→ **Exercise materials**
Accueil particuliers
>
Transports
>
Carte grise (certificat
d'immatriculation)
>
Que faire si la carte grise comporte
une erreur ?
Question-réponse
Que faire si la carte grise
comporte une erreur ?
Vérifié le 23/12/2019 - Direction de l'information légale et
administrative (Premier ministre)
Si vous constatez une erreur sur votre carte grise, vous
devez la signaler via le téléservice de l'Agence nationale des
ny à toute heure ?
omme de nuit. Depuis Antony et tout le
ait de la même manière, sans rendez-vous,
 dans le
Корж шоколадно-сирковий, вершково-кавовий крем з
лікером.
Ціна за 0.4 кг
--
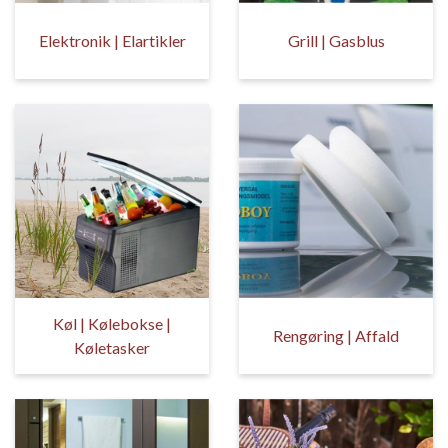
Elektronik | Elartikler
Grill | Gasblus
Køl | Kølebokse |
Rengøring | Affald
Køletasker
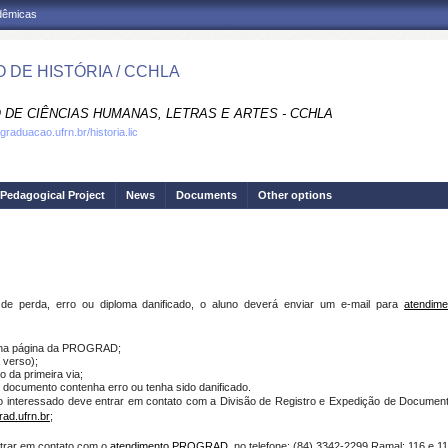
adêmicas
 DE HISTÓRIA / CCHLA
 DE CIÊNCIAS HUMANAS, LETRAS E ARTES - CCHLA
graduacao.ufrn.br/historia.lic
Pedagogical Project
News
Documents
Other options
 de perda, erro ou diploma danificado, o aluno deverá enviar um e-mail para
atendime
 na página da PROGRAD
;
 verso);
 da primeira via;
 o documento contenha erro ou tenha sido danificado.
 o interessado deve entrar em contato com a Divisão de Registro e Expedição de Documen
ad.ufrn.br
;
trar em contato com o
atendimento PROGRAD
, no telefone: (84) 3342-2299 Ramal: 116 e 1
==
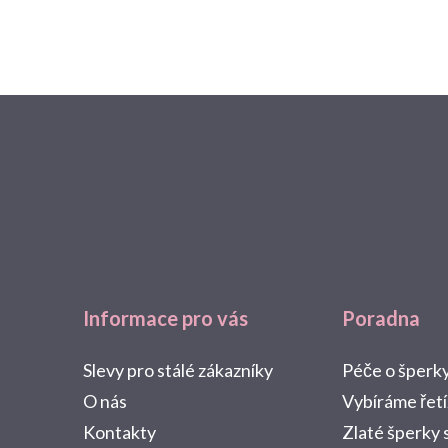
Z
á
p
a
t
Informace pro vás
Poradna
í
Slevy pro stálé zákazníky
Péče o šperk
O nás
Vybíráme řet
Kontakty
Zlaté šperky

→ **Your task**
Identify the lines above with the word "comporte". Copy them.

→ **Result**
Que faire si la carte grise comporte
comporte une erreur ?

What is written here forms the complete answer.